The increase in tariffs, which now includes a 25% levy effective from yesterday and an impending additional 25% at the end of the month, is set to cause significant disruptions in India’s export of apparel to the United States. Retail giants are refusing to bear these added costs, leading to potential large-scale financial losses.

This decision was communicated to Indian suppliers via emails and letters, requesting a halt on the shipment of apparel and textiles “until further notice,” as reported by Indian exporters.

The Tiruppur Exporters’ Association (TEA) president, A. Sakthivel, confirmed the suspension of production for the U.S. market to the media. “We have decided to halt production of orders for the U.S. until there is clarity,” he stated.

This reaction aligns with the Indian Textile Industry Confederation (CITI), which described the tariff as a “huge setback” that will “significantly weaken” the industry’s competitive edge.

India stands as the fourth largest apparel exporter to the United States with a 6% market share.
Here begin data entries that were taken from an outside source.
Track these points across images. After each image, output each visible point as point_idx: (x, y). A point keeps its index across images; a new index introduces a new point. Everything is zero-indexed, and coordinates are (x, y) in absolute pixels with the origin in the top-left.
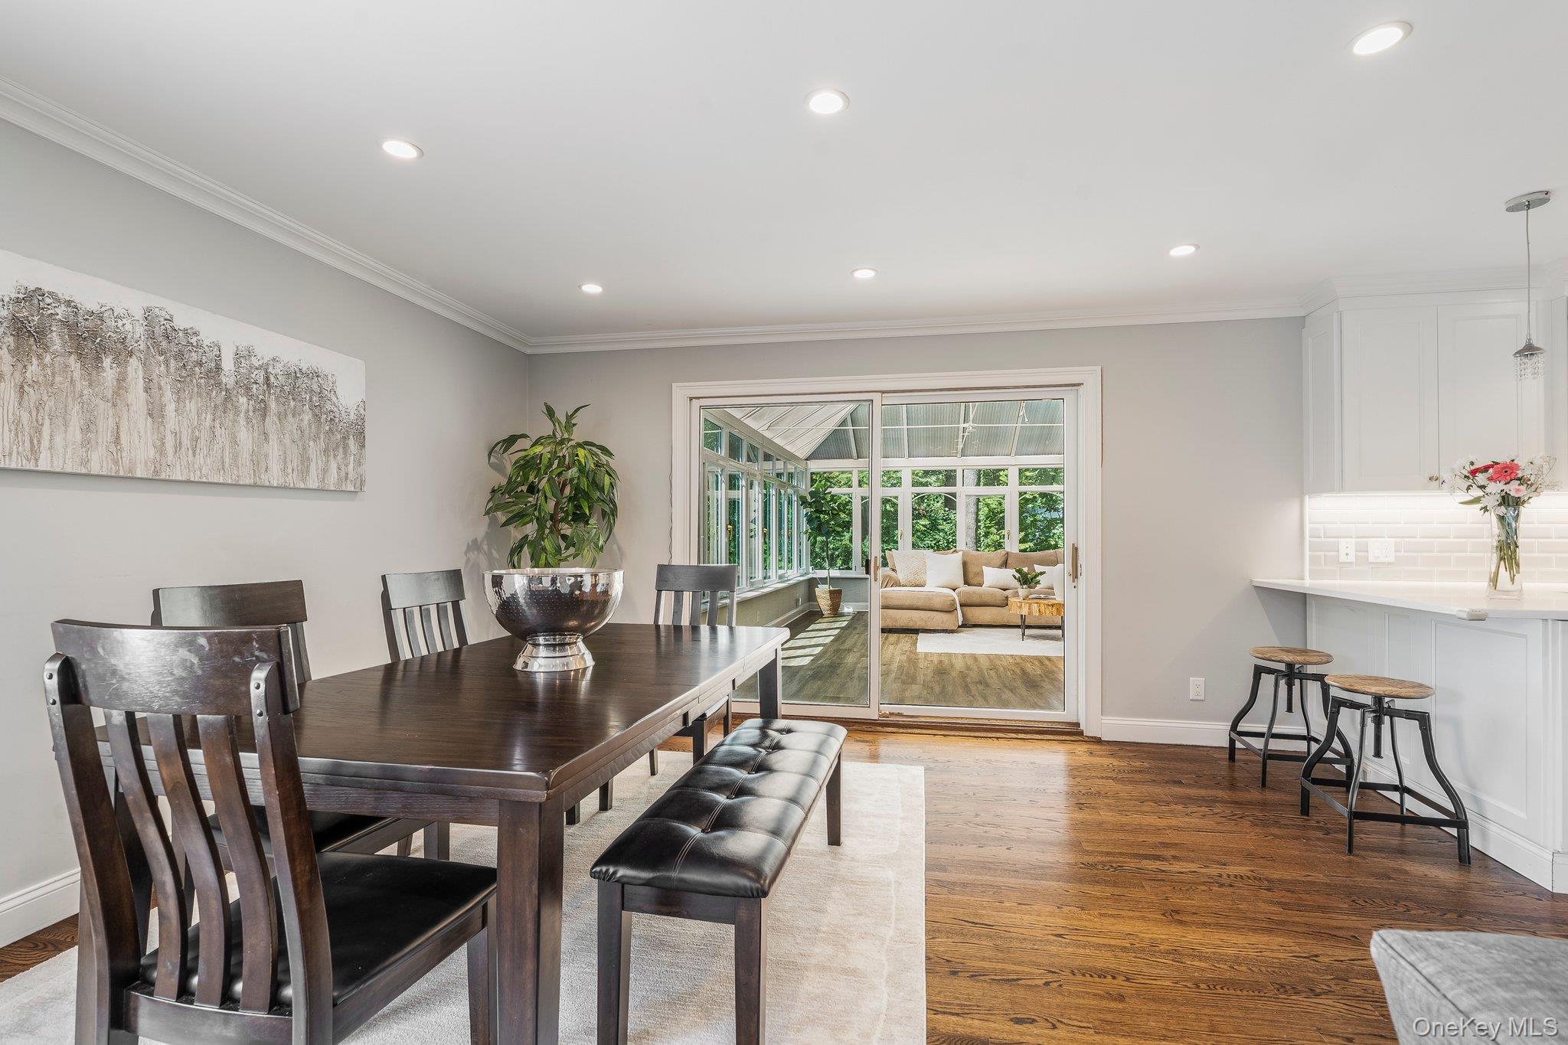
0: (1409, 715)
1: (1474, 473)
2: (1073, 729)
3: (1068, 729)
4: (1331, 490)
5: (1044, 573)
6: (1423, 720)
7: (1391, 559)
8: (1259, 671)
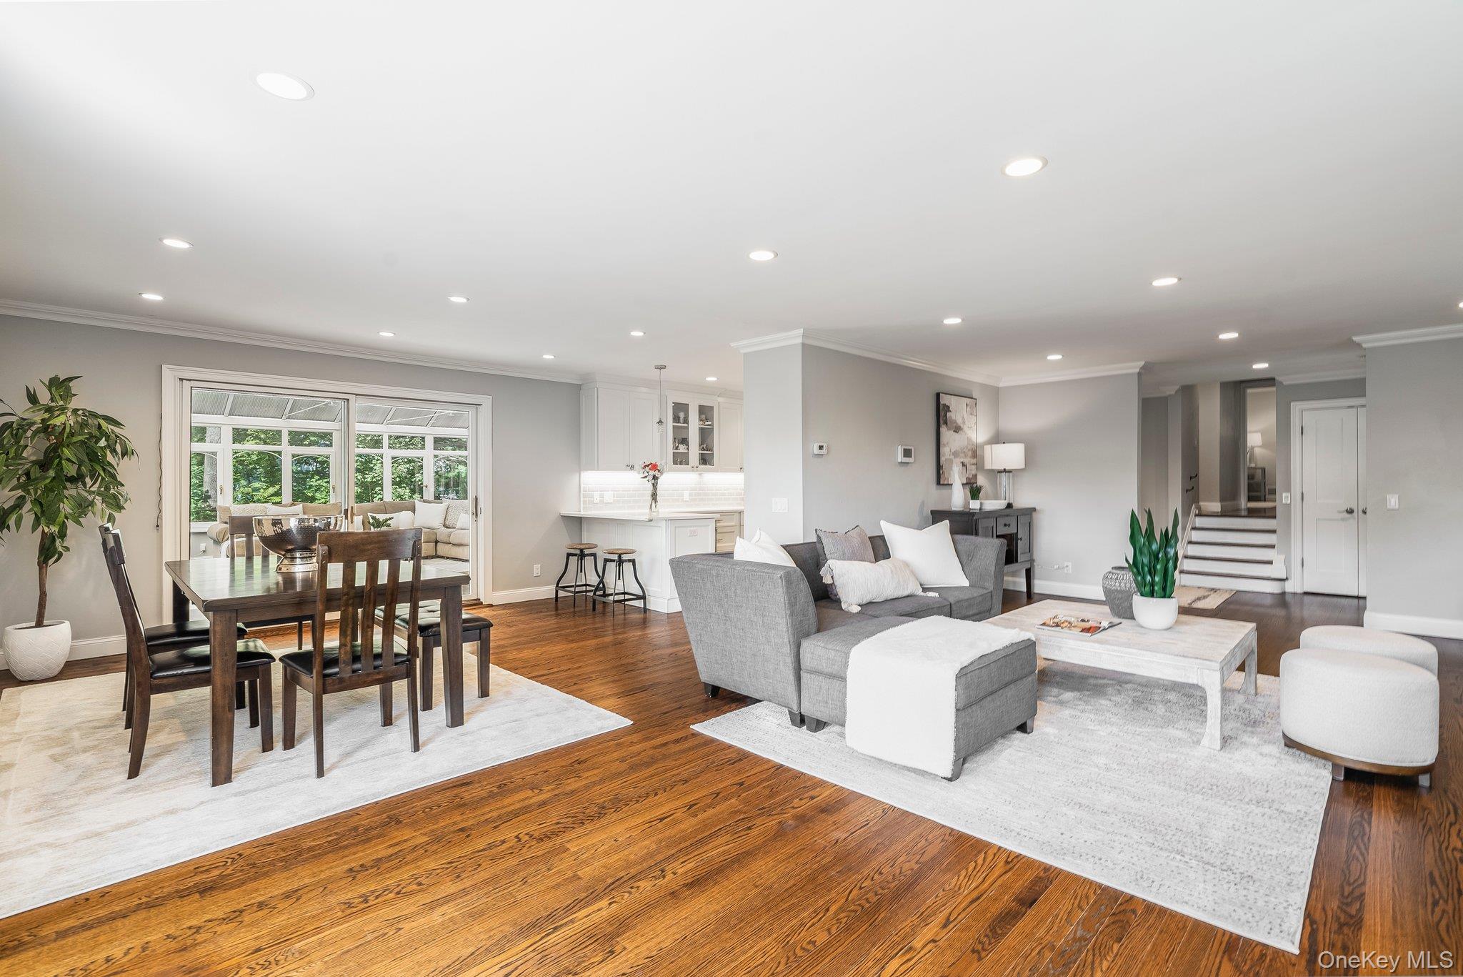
0: (629, 561)
1: (645, 466)
2: (477, 602)
3: (474, 602)
4: (593, 469)
5: (392, 518)
6: (633, 561)
7: (612, 501)
8: (569, 555)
This figure, while having grown in recent years, still lags behind major Asian competitors: China, which dominates at 21%, and Vietnam at 19%.

The new U.S. tariff of 50% on imports from India places the country at a disadvantage compared to nations facing tariffs of 20% to 30%.

The official U.S. rationale cites India’s purchase of Russian oil as the reason for the tariffs, but in New Delhi, it is viewed as a pressure tactic to resolve the stalled U.S.-India Bilateral Trade Agreement (BTA).

Key points of contention include India’s “red lines,” such as its refusal to open up its markets to U.S. agricultural and dairy products, aimed at protecting millions of Indian farmers.